Played By: Penelope Milford (Film), Jill Abramovitz (Joe's Pub), Rena Strober (Hudson Theatre), Michelle Duffy (Original Off-Broadway), Molly Hager (Closing Off-Broadway)


  • Adults Are Useless: And she's probably the most useless of the lot.
    "Call me when the shuttle lands."
  • Bad Samaritan: She seems more interested in using teen trauma for self-aggrandizement rather than actually treating it for the good of her charges.
  • Bait the Dog: She's introduced lecturing her fellow teachers on treating the Chandler suicide so callously and expresses a need to help out students through this process. Then her actual teaching process reveals herself as incompetent and out of touch.
  • Condescending Compassion: Veronica accuses her of this in the musical, pointing out that the facts that she's letting people film her rap sessions with the kids and their "therapeutic" talks about suicide and how to prevent it comes off as both patronizing and a little bit selfish. It falls on deaf ears.
  • Hippie Teacher: It's not clear what subject she teaches, but her classroom has an informal seating arrangement, including a spray of cushions to sit on.
    "Will we be tested on this?"
  • I Take Offense to That Last One: A darkly hilarious example:
    Veronica: None of us want this spectacle to be experimented on like guinea pigs or patronized like bunny rabbits!
    Miss Fleming: (completely offended) I DON'T PATRONIZE BUNNY RABBITS!

    Father Ripper 

Father Ripper

Played By: Glenn Shadix

The priest who leads the bizarre funeral services.

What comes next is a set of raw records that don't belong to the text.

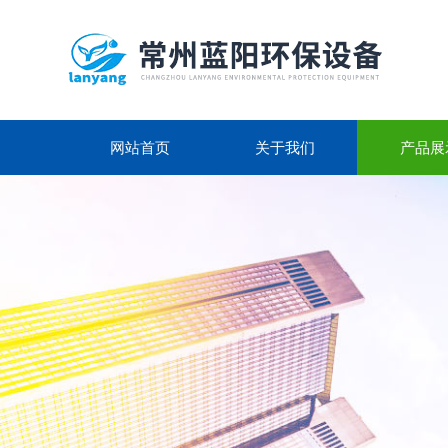
网站首页
关于我们
产品展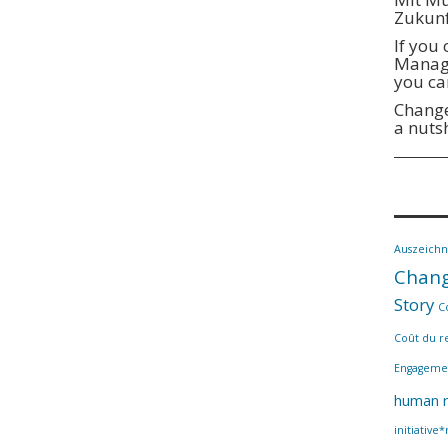
Zukunf
If you
Manage
you ca
Change
a nuts
Auszeich
Chang
Story
C
Coût du r
Engageme
human r
initiative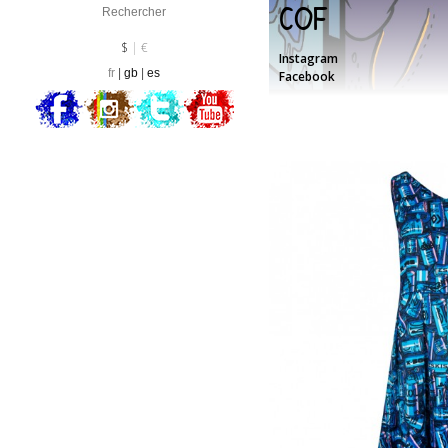
Cof
Devise :
EUR
$
€
Instagram
fr
gb
es
Facebook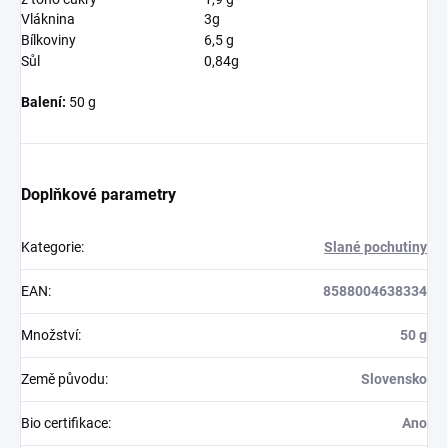
Vláknina
3g
Bílkoviny
6,5 g
Sůl
0,84g
Balení:
50 g
Doplňkové parametry
Kategorie
:
Slané pochutiny
EAN
:
8588004638334
Množství
:
50 g
Země původu
:
Slovensko
Bio certifikace
:
Ano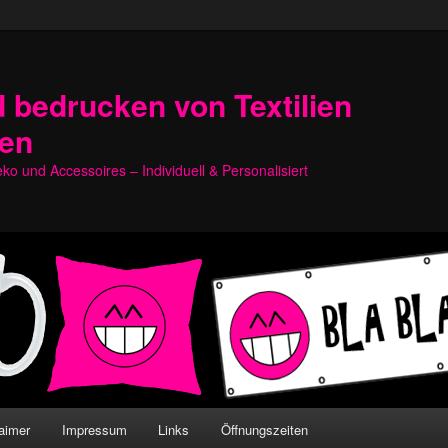
 bedrucken von Textilien
hen
o und Accessoires – Individuell & Personalisiert
aimer
Impressum
Links
Öffnungszeiten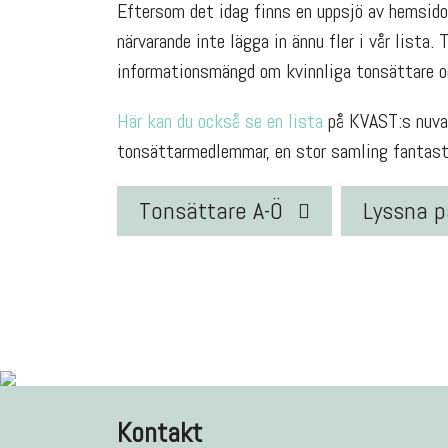
Eftersom det idag finns en uppsjö av hemsidor
närvarande inte lägga in ännu fler i vår lista. 
informationsmängd om kvinnliga tonsättare oc
Här kan du också se en lista
på KVAST:s nuvar
tonsättarmedlemmar, en stor samling fantasti
Tonsättare A-Ö
Lyssna p
Kontakt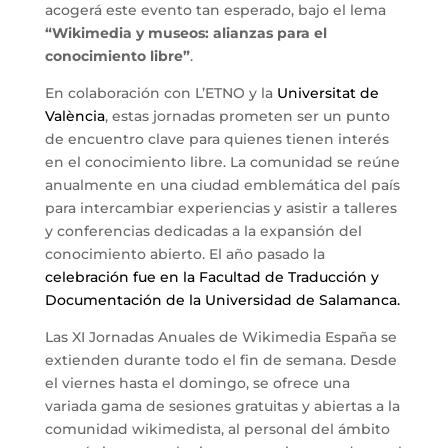
acogerá este evento tan esperado, bajo el lema
“Wikimedia y museos: alianzas para el
conocimiento libre”
.
En colaboración con L’ETNO y la
Universitat de
València
, estas jornadas prometen ser un punto
de encuentro clave para quienes tienen interés
en el conocimiento libre. La comunidad se reúne
anualmente en una ciudad emblemática del país
para intercambiar experiencias y asistir a talleres
y conferencias dedicadas a la expansión del
conocimiento abierto. El año pasado la
celebración fue en la Facultad de Traducción y
Documentación de la Universidad de Salamanca.
Las XI Jornadas Anuales de Wikimedia España se
extienden durante todo el fin de semana. Desde
el viernes hasta el domingo, se ofrece una
variada gama de sesiones gratuitas y abiertas a la
comunidad wikimedista, al personal del ámbito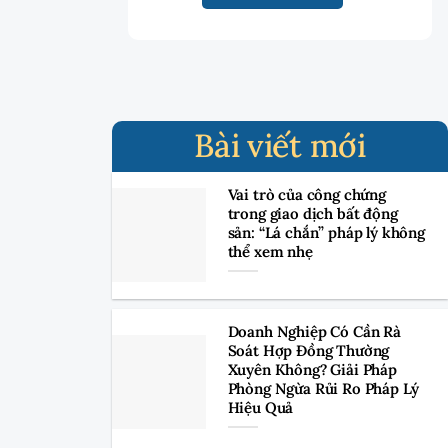
Bài viết mới
Vai trò của công chứng
trong giao dịch bất động
sản: “Lá chắn” pháp lý không
thể xem nhẹ
Doanh Nghiệp Có Cần Rà
Soát Hợp Đồng Thường
Xuyên Không? Giải Pháp
Phòng Ngừa Rủi Ro Pháp Lý
Hiệu Quả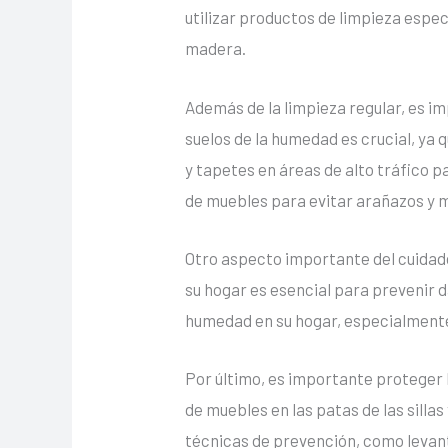
utilizar productos de limpieza espec
madera.
Además de la limpieza regular, es i
suelos de la humedad es crucial, ya
y tapetes en áreas de alto tráfico p
de muebles para evitar arañazos y 
Otro aspecto importante del cuidado
su hogar es esencial para prevenir 
humedad en su hogar, especialment
Por último, es importante proteger 
de muebles en las patas de las silla
técnicas de prevención, como levanta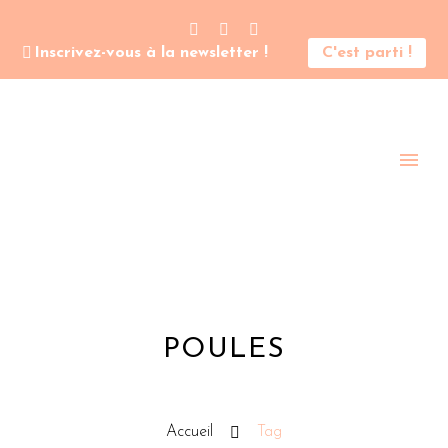
Inscrivez-vous à la newsletter !
C'est parti !
POULES
Accueil
Tag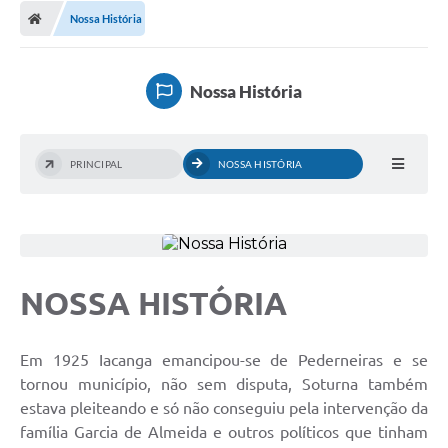
Diário Oficial
Nossa História
Secretarias
Nossa História
Cartas de Serviços
Editais
PRINCIPAL
NOSSA HISTÓRIA
Transparência
Internet Gratuita
Contato
NOSSA HISTÓRIA
FAQ / Perguntas e Respostas Frequentes
Em 1925 Iacanga emancipou-se de Pederneiras e se
tornou município, não sem disputa, Soturna também
estava pleiteando e só não conseguiu pela intervenção da
família Garcia de Almeida e outros políticos que tinham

  • Adapted Out: He doesn't appear in the musical, as Heather Chandler's funeral is omitted, and Kurt and Ram's funeral instead involves the pair being eulogized by their fathers.
  • Large Ham: His sermon style -
    "On the outside, Heather Duke was the vivacious young woman we all knew her to be......BUT HER SOUL WAS IN ANTARCTICA!!!"
  • New Media Are Evil: Initially blames youth suicides on "MTV Video Games".
  • Plucky Comic Relief: Bizarrely, the priest's scenes are some of the funniest in the film.
  • Rule of Three: We see him deliver three eulogies: Heather's, Kurt and Ram's, and Heather Duke's dream funeral.
  • Totally Radical: Invokes this when talking about that "Righteous dude, Jesus."